# ACTIVITY
Within the listing below, filter for "font" and copy every matching line.

'''

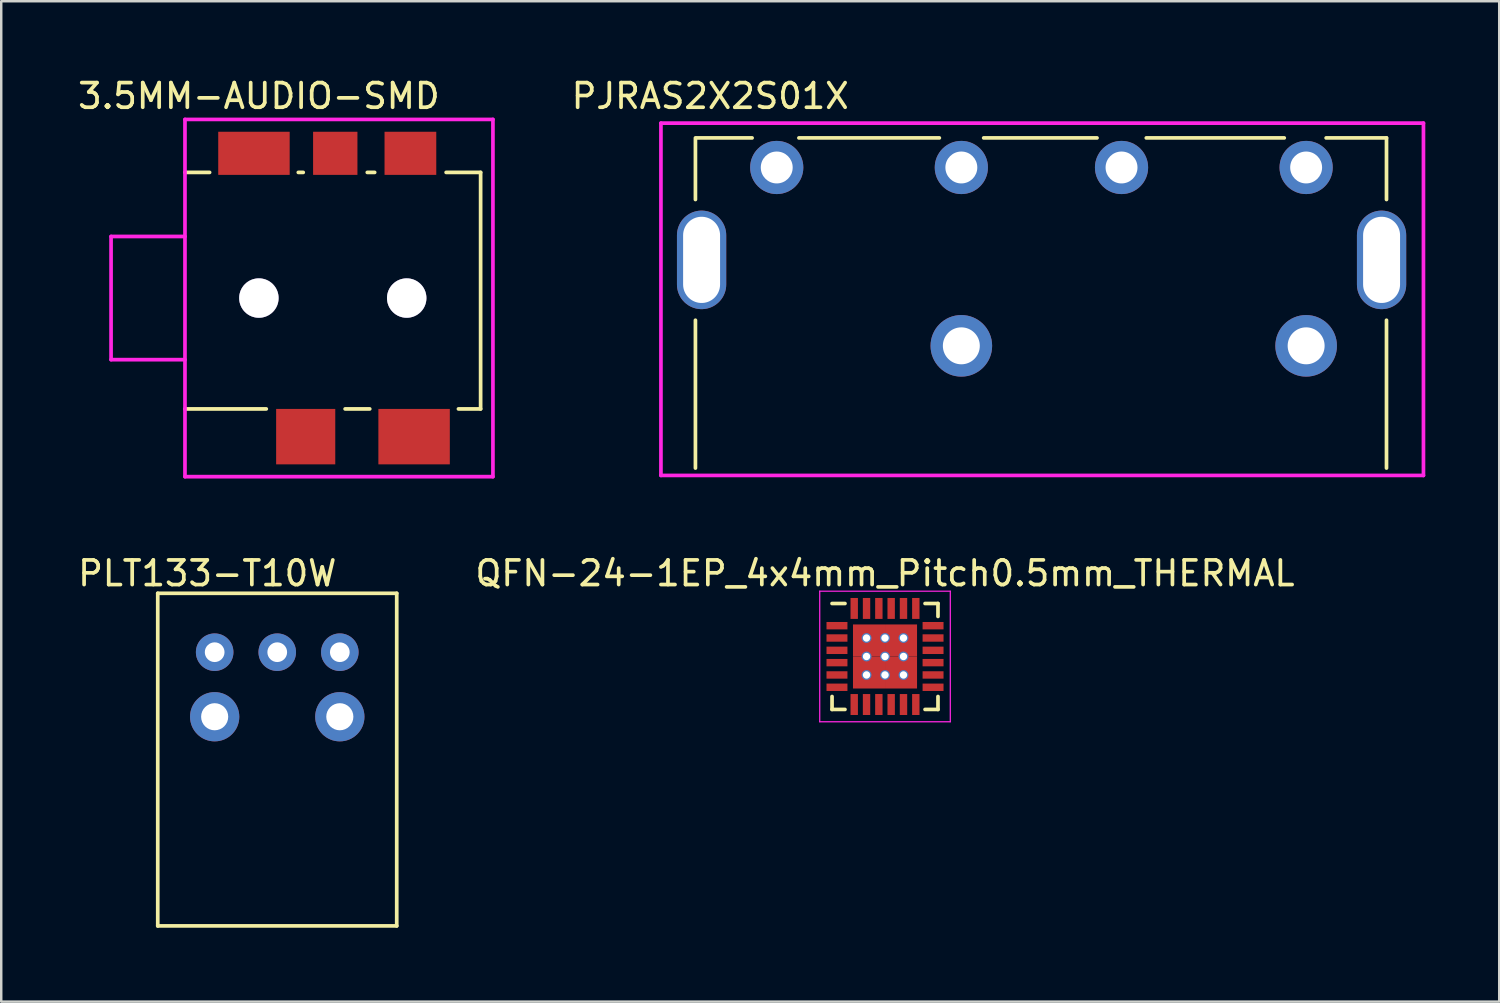
<source format=kicad_pcb>
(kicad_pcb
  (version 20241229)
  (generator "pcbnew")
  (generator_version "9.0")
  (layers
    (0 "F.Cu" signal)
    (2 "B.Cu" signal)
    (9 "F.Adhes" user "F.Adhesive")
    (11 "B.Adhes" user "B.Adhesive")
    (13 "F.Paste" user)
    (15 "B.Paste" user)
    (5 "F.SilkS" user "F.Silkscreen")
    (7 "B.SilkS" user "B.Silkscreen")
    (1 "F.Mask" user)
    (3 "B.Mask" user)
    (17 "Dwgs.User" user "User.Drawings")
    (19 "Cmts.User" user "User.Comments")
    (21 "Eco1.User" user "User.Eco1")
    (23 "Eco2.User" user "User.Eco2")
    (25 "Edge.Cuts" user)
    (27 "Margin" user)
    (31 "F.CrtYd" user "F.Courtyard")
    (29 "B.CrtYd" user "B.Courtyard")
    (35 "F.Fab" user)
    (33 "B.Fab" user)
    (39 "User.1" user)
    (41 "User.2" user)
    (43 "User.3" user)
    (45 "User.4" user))
  (footprint "3.5MM-AUDIO-SMD"
    (layer "F.Cu")
    (at 7.458 9.048)
    (property "Reference" "3.5MM-AUDIO-SMD" (at 0 -8.2 0) (layer "F.SilkS") (effects (font (size 1 1) (thickness 0.15))))
    (attr through_hole)
    (fp_line (start -3 -5.1) (end -2 -5.1) (stroke (width 0.15) (type solid)) (layer "F.SilkS"))
    (fp_line (start 0.3 4.5) (end -3 4.5) (stroke (width 0.15) (type solid)) (layer "F.SilkS"))
    (fp_line (start 1.8 -5.1) (end 1.6 -5.1) (stroke (width 0.15) (type solid)) (layer "F.SilkS"))
    (fp_line (start 3.5 4.5) (end 4.5 4.5) (stroke (width 0.15) (type solid)) (layer "F.SilkS"))
    (fp_line (start 4.4 -5.1) (end 4.7 -5.1) (stroke (width 0.15) (type solid)) (layer "F.SilkS"))
    (fp_line (start 7.6 -5.1) (end 9 -5.1) (stroke (width 0.15) (type solid)) (layer "F.SilkS"))
    (fp_line (start 9 -5.1) (end 9 4.5) (stroke (width 0.15) (type solid)) (layer "F.SilkS"))
    (fp_line (start 9 4.5) (end 8.1 4.5) (stroke (width 0.15) (type solid)) (layer "F.SilkS"))
    (fp_line (start -6 -2.5) (end -3 -2.5) (stroke (width 0.15) (type solid)) (layer "F.CrtYd"))
    (fp_line (start -6 2.5) (end -6 -2.5) (stroke (width 0.15) (type solid)) (layer "F.CrtYd"))
    (fp_line (start -6 2.5) (end -3 2.5) (stroke (width 0.15) (type solid)) (layer "F.CrtYd"))
    (fp_line (start -3 -7.25) (end -3 7.25) (stroke (width 0.15) (type solid)) (layer "F.CrtYd"))
    (fp_line (start -3 -7.25) (end 9.5 -7.25) (stroke (width 0.15) (type solid)) (layer "F.CrtYd"))
    (fp_line (start -3 7.25) (end 9.5 7.25) (stroke (width 0.15) (type solid)) (layer "F.CrtYd"))
    (fp_line (start 9.5 -7.25) (end 9.5 7.25) (stroke (width 0.15) (type solid)) (layer "F.CrtYd"))
    (pad "1" smd rect (at -0.2 -5.875 180) (size 2.9 1.75) (layers "F.Cu" "F.Mask" "F.Paste"))
    (pad "2" smd rect (at 6.3 5.625 180) (size 2.9 2.25) (layers "F.Cu" "F.Mask" "F.Paste"))
    (pad "3" smd rect (at 6.15 -5.875 180) (size 2.1 1.75) (layers "F.Cu" "F.Mask" "F.Paste"))
    (pad "4" smd rect (at 1.9 5.625 180) (size 2.4 2.25) (layers "F.Cu" "F.Mask" "F.Paste"))
    (pad "5" smd rect (at 3.1 -5.875 180) (size 1.8 1.75) (layers "F.Cu" "F.Mask" "F.Paste"))
    (pad "~" thru_hole circle (at 0 0) (size 1.6 1.6) (drill 1.6) (layers "*.Cu" "*.Mask"))
    (pad "~" thru_hole circle (at 6 0 90) (size 1.6 1.6) (drill 1.6) (layers "*.Cu" "*.Mask")))
  (footprint "PLT133-T10W"
    (layer "F.Cu")
    (at 8.163 27.822)
    (property "Reference" "PLT133-T10W" (at -2.8 -7.6 0) (layer "F.SilkS") (effects (font (size 1 1) (thickness 0.15))))
    (attr through_hole)
    (fp_line (start -4.81 -6.79) (end -4.81 6.71) (stroke (width 0.15) (type solid)) (layer "F.SilkS"))
    (fp_line (start -4.81 -6.79) (end 4.89 -6.79) (stroke (width 0.15) (type solid)) (layer "F.SilkS"))
    (fp_line (start -4.81 6.71) (end 4.89 6.71) (stroke (width 0.15) (type solid)) (layer "F.SilkS"))
    (fp_line (start 4.89 -6.79) (end 4.89 6.71) (stroke (width 0.15) (type solid)) (layer "F.SilkS"))
    (pad "1" thru_hole circle (at -2.5 -4.4) (size 1.524 1.524) (drill 0.8) (layers "*.Cu" "*.Mask"))
    (pad "2" thru_hole circle (at 0.04 -4.4) (size 1.524 1.524) (drill 0.8) (layers "*.Cu" "*.Mask"))
    (pad "3" thru_hole circle (at 2.58 -4.4) (size 1.524 1.524) (drill 0.8) (layers "*.Cu" "*.Mask"))
    (pad "4" thru_hole circle (at -2.5 -1.78) (size 2 2) (drill 1.1) (layers "*.Cu" "*.Mask"))
    (pad "5" thru_hole circle (at 2.58 -1.78) (size 2 2) (drill 1.1) (layers "*.Cu" "*.Mask")))
  (footprint "PJRAS2X2S01X"
    (layer "F.Cu")
    (at 28.477 3.748)
    (property "Reference" "PJRAS2X2S01X" (at -2.7 -2.9 0) (layer "F.SilkS") (effects (font (size 1 1) (thickness 0.15))))
    (attr through_hole)
    (fp_line (start -3.3 -1.2) (end -3.3 1.3) (stroke (width 0.15) (type solid)) (layer "F.SilkS"))
    (fp_line (start -3.3 6.2) (end -3.3 12.2) (stroke (width 0.15) (type solid)) (layer "F.SilkS"))
    (fp_line (start -3.25 -1.2) (end -1 -1.2) (stroke (width 0.15) (type solid)) (layer "F.SilkS"))
    (fp_line (start 0.9 -1.2) (end 6.6 -1.2) (stroke (width 0.15) (type solid)) (layer "F.SilkS"))
    (fp_line (start 8.4 -1.2) (end 13 -1.2) (stroke (width 0.15) (type solid)) (layer "F.SilkS"))
    (fp_line (start 15 -1.2) (end 20.6 -1.2) (stroke (width 0.15) (type solid)) (layer "F.SilkS"))
    (fp_line (start 22.3 -1.2) (end 24.75 -1.2) (stroke (width 0.15) (type solid)) (layer "F.SilkS"))
    (fp_line (start 24.75 -1.2) (end 24.75 1.3) (stroke (width 0.15) (type solid)) (layer "F.SilkS"))
    (fp_line (start 24.75 6.2) (end 24.75 12.2) (stroke (width 0.15) (type solid)) (layer "F.SilkS"))
    (fp_line (start -4.7 -1.8) (end -4.7 12.5) (stroke (width 0.15) (type solid)) (layer "F.CrtYd"))
    (fp_line (start -4.7 -1.8) (end 26.25 -1.8) (stroke (width 0.15) (type solid)) (layer "F.CrtYd"))
    (fp_line (start -4.7 12.5) (end 26.25 12.5) (stroke (width 0.15) (type solid)) (layer "F.CrtYd"))
    (fp_line (start 26.25 -1.8) (end 26.25 12.5) (stroke (width 0.15) (type solid)) (layer "F.CrtYd"))
    (pad "GND" thru_hole circle (at 7.493 7.239) (size 2.5 2.5) (drill 1.5) (layers "*.Cu" "*.Mask"))
    (pad "GND" thru_hole circle (at 21.488 7.239) (size 2.5 2.5) (drill 1.5) (layers "*.Cu" "*.Mask"))
    (pad "L1" thru_hole circle (at 7.493 0) (size 2.159 2.159) (drill 1.295) (layers "*.Cu" "*.Mask"))
    (pad "L2" thru_hole circle (at 21.488 0) (size 2.159 2.159) (drill 1.295) (layers "*.Cu" "*.Mask"))
    (pad "R1" thru_hole circle (at 0 0) (size 2.159 2.159) (drill 1.295) (layers "*.Cu" "*.Mask"))
    (pad "R2" thru_hole circle (at 13.995 0) (size 2.159 2.159) (drill 1.295) (layers "*.Cu" "*.Mask"))
    (pad "~" thru_hole oval (at -3.05 3.75) (size 2 4) (drill oval 1.5 3.5) (layers "*.Cu" "*.Mask"))
    (pad "~" thru_hole oval (at 24.55 3.75) (size 2 4) (drill oval 1.5 3.5) (layers "*.Cu" "*.Mask")))
  (footprint "QFN-24-1EP_4x4mm_Pitch0.5mm_THERMAL"
    (layer "F.Cu")
    (at 32.872 23.596)
    (property "Reference" "QFN-24-1EP_4x4mm_Pitch0.5mm_THERMAL" (at 0 -3.375 0) (layer "F.SilkS") (effects (font (size 1 1) (thickness 0.15))))
    (attr smd)
    (fp_line (start -2.15 -2.15) (end -1.625 -2.15) (stroke (width 0.15) (type solid)) (layer "F.SilkS"))
    (fp_line (start -2.15 2.15) (end -2.15 1.625) (stroke (width 0.15) (type solid)) (layer "F.SilkS"))
    (fp_line (start -2.15 2.15) (end -1.625 2.15) (stroke (width 0.15) (type solid)) (layer "F.SilkS"))
    (fp_line (start 2.15 -2.15) (end 1.625 -2.15) (stroke (width 0.15) (type solid)) (layer "F.SilkS"))
    (fp_line (start 2.15 -2.15) (end 2.15 -1.625) (stroke (width 0.15) (type solid)) (layer "F.SilkS"))
    (fp_line (start 2.15 2.15) (end 1.625 2.15) (stroke (width 0.15) (type solid)) (layer "F.SilkS"))
    (fp_line (start 2.15 2.15) (end 2.15 1.625) (stroke (width 0.15) (type solid)) (layer "F.SilkS"))
    (fp_line (start -2.65 -2.65) (end -2.65 2.65) (stroke (width 0.05) (type solid)) (layer "F.CrtYd"))
    (fp_line (start -2.65 -2.65) (end 2.65 -2.65) (stroke (width 0.05) (type solid)) (layer "F.CrtYd"))
    (fp_line (start -2.65 2.65) (end 2.65 2.65) (stroke (width 0.05) (type solid)) (layer "F.CrtYd"))
    (fp_line (start 2.65 -2.65) (end 2.65 2.65) (stroke (width 0.05) (type solid)) (layer "F.CrtYd"))
    (pad "1" smd rect (at -1.95 -1.25) (size 0.85 0.3) (layers "F.Cu" "F.Mask" "F.Paste"))
    (pad "2" smd rect (at -1.95 -0.75) (size 0.85 0.3) (layers "F.Cu" "F.Mask" "F.Paste"))
    (pad "3" smd rect (at -1.95 -0.25) (size 0.85 0.3) (layers "F.Cu" "F.Mask" "F.Paste"))
    (pad "4" smd rect (at -1.95 0.25) (size 0.85 0.3) (layers "F.Cu" "F.Mask" "F.Paste"))
    (pad "5" smd rect (at -1.95 0.75) (size 0.85 0.3) (layers "F.Cu" "F.Mask" "F.Paste"))
    (pad "6" smd rect (at -1.95 1.25) (size 0.85 0.3) (layers "F.Cu" "F.Mask" "F.Paste"))
    (pad "7" smd rect (at -1.25 1.95 90) (size 0.85 0.3) (layers "F.Cu" "F.Mask" "F.Paste"))
    (pad "8" smd rect (at -0.75 1.95 90) (size 0.85 0.3) (layers "F.Cu" "F.Mask" "F.Paste"))
    (pad "9" smd rect (at -0.25 1.95 90) (size 0.85 0.3) (layers "F.Cu" "F.Mask" "F.Paste"))
    (pad "10" smd rect (at 0.25 1.95 90) (size 0.85 0.3) (layers "F.Cu" "F.Mask" "F.Paste"))
    (pad "11" smd rect (at 0.75 1.95 90) (size 0.85 0.3) (layers "F.Cu" "F.Mask" "F.Paste"))
    (pad "12" smd rect (at 1.25 1.95 90) (size 0.85 0.3) (layers "F.Cu" "F.Mask" "F.Paste"))
    (pad "13" smd rect (at 1.95 1.25) (size 0.85 0.3) (layers "F.Cu" "F.Mask" "F.Paste"))
    (pad "14" smd rect (at 1.95 0.75) (size 0.85 0.3) (layers "F.Cu" "F.Mask" "F.Paste"))
    (pad "15" smd rect (at 1.95 0.25) (size 0.85 0.3) (layers "F.Cu" "F.Mask" "F.Paste"))
    (pad "16" smd rect (at 1.95 -0.25) (size 0.85 0.3) (layers "F.Cu" "F.Mask" "F.Paste"))
    (pad "17" smd rect (at 1.95 -0.75) (size 0.85 0.3) (layers "F.Cu" "F.Mask" "F.Paste"))
    (pad "18" smd rect (at 1.95 -1.25) (size 0.85 0.3) (layers "F.Cu" "F.Mask" "F.Paste"))
    (pad "19" smd rect (at 1.25 -1.95 90) (size 0.85 0.3) (layers "F.Cu" "F.Mask" "F.Paste"))
    (pad "20" smd rect (at 0.75 -1.95 90) (size 0.85 0.3) (layers "F.Cu" "F.Mask" "F.Paste"))
    (pad "21" smd rect (at 0.25 -1.95 90) (size 0.85 0.3) (layers "F.Cu" "F.Mask" "F.Paste"))
    (pad "22" smd rect (at -0.25 -1.95 90) (size 0.85 0.3) (layers "F.Cu" "F.Mask" "F.Paste"))
    (pad "23" smd rect (at -0.75 -1.95 90) (size 0.85 0.3) (layers "F.Cu" "F.Mask" "F.Paste"))
    (pad "24" smd rect (at -1.25 -1.95 90) (size 0.85 0.3) (layers "F.Cu" "F.Mask" "F.Paste"))
    (pad "25" thru_hole circle (at -0.75 -0.75) (size 0.4 0.4) (drill 0.3) (layers "*.Cu" "*.Mask"))
    (pad "25" thru_hole circle (at -0.75 0) (size 0.4 0.4) (drill 0.3) (layers "*.Cu" "*.Mask"))
    (pad "25" thru_hole circle (at -0.75 0.75) (size 0.4 0.4) (drill 0.3) (layers "*.Cu" "*.Mask"))
    (pad "25" smd rect (at -0.65 -0.65) (size 1.3 1.3) (layers "F.Cu" "F.Mask" "F.Paste"))
    (pad "25" smd rect (at -0.65 0.65) (size 1.3 1.3) (layers "F.Cu" "F.Mask" "F.Paste"))
    (pad "25" thru_hole circle (at 0 -0.75) (size 0.4 0.4) (drill 0.3) (layers "*.Cu" "*.Mask"))
    (pad "25" thru_hole circle (at 0 0) (size 0.4 0.4) (drill 0.3) (layers "*.Cu" "*.Mask"))
    (pad "25" thru_hole circle (at 0 0.75) (size 0.4 0.4) (drill 0.3) (layers "*.Cu" "*.Mask"))
    (pad "25" smd rect (at 0.65 -0.65) (size 1.3 1.3) (layers "F.Cu" "F.Mask" "F.Paste"))
    (pad "25" smd rect (at 0.65 0.65) (size 1.3 1.3) (layers "F.Cu" "F.Mask" "F.Paste"))
    (pad "25" thru_hole circle (at 0.75 -0.75) (size 0.4 0.4) (drill 0.3) (layers "*.Cu" "*.Mask"))
    (pad "25" thru_hole circle (at 0.75 0) (size 0.4 0.4) (drill 0.3) (layers "*.Cu" "*.Mask"))
    (pad "25" thru_hole circle (at 0.75 0.75) (size 0.4 0.4) (drill 0.3) (layers "*.Cu" "*.Mask")))
  (gr_rect
    (start -3 -3)
    (end 57.802 37.606)
    (stroke (width 0.1) (type default))
    (fill no)
    (layer "Edge.Cuts")))
</source>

'''

# ANSWER FOR THE TASK
    (property "Reference" "3.5MM-AUDIO-SMD" (at 0 -8.2 0) (layer "F.SilkS") (effects (font (size 1 1) (thickness 0.15))))
    (property "Reference" "PLT133-T10W" (at -2.8 -7.6 0) (layer "F.SilkS") (effects (font (size 1 1) (thickness 0.15))))
    (property "Reference" "PJRAS2X2S01X" (at -2.7 -2.9 0) (layer "F.SilkS") (effects (font (size 1 1) (thickness 0.15))))
    (property "Reference" "QFN-24-1EP_4x4mm_Pitch0.5mm_THERMAL" (at 0 -3.375 0) (layer "F.SilkS") (effects (font (size 1 1) (thickness 0.15))))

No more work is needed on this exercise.